再Cyberstalking, March 23rd 2013 P84 サイバーストーキング 書評

 

James Lasdun is a British writer who teaches creative writing in America. His engrossing new memoir, ゛Give Me Everything You Have゛, is an attempt to come to term with being obsessively cyberstalked by a former student. Seven years ago friendly e-mails from Nasreen, an Iranian Muslim woman, mutated into violent accusations and sly manipulation as she began to ruin his reputation. It is to Mr Lasdun's credit that this memoir is a fascinating and eminently readable account of his experience, rather than a whining defence or a vicious retaliation. The book is also an astute meditation on anti-Semitism, online harassment, the nature of obsession and the power of the written word. A self-styled ゛relentless verbal terrorist゛, Nasreen made various unspecific claims that Mr Lasdun had plagiarised her work, sold it to other Iranian writers, had an affair with another student (Mr Lasdun says he is happily married) and conspired in an attempt to rape her.
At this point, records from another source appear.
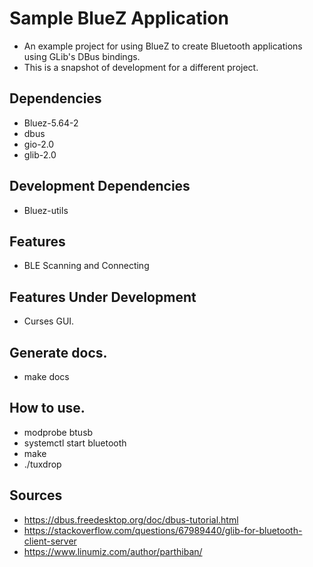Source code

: # Sample BlueZ Application
- An example project for using BlueZ to create Bluetooth applications using GLib's DBus bindings.
- This is a snapshot of development for a different project.

## Dependencies
- Bluez-5.64-2
- dbus
- gio-2.0
- glib-2.0

## Development Dependencies
- Bluez-utils

## Features
- BLE Scanning and Connecting

## Features Under Development
- Curses GUI.

## Generate docs.
- make docs

## How to use.
- modprobe btusb
- systemctl start bluetooth
- make
- ./tuxdrop 

## Sources
- https://dbus.freedesktop.org/doc/dbus-tutorial.html
- https://stackoverflow.com/questions/67989440/glib-for-bluetooth-client-server
- https://www.linumiz.com/author/parthiban/
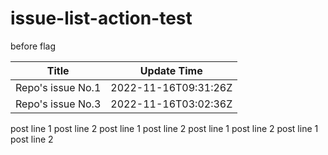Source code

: # issue-list-action-test

before flag
<!--START_SECTION:activity-->
| Title | Update Time |
| ------ | ------ |
| Repo's issue No.1 | 2022-11-16T09:31:26Z |
| Repo's issue No.3 | 2022-11-16T03:02:36Z |
<!--END_SECTION:activity-->
post line 1
post line 2
post line 1
post line 2
post line 1
post line 2
post line 1\
post line 2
A secular Jew, he became the object of her anti-Semitic rage. Evincing a dangerous mix of cunning and instability, she plays on Mr Lasdun's paranoia, bombarding him with caustic words and psychotic repetition. Her e-mails combine mad fury, misplaced desire and desperate entreaty. The internet is her weapon. ゛Spite has never had such an efficient instrument at its disposal,゛he writes. His measured narrative has the suspense of a psychological thriller, but instead of analysing Nasreen to the point of caricature Mr Lasdun gains the reader's empathy through his self-analysis. No one is ever a purely neutral participant, he says. So what did he bring to the encounter? For much of the book he draws a self-portrait, rigorously decostructing his frame of mind, his family history and influences, seeking answers in literature - the lens through which he is able to understand the world. Mr Lasdun contacted the police and the FBI but unless Nasreen makes a death threat neither is able (or willing) to intervene. So the cyberstalking continues. He is oddly reluctant to accept that she might be mentally ill, admitting that he is not inclined to write about insanity:゛As soon as you reduce human behaviour to a pathology...it becomes, for literary purposes, less interesting.゛ Perhaps he also needs her to be sane so that she can one day be held to account for her intolerable actions.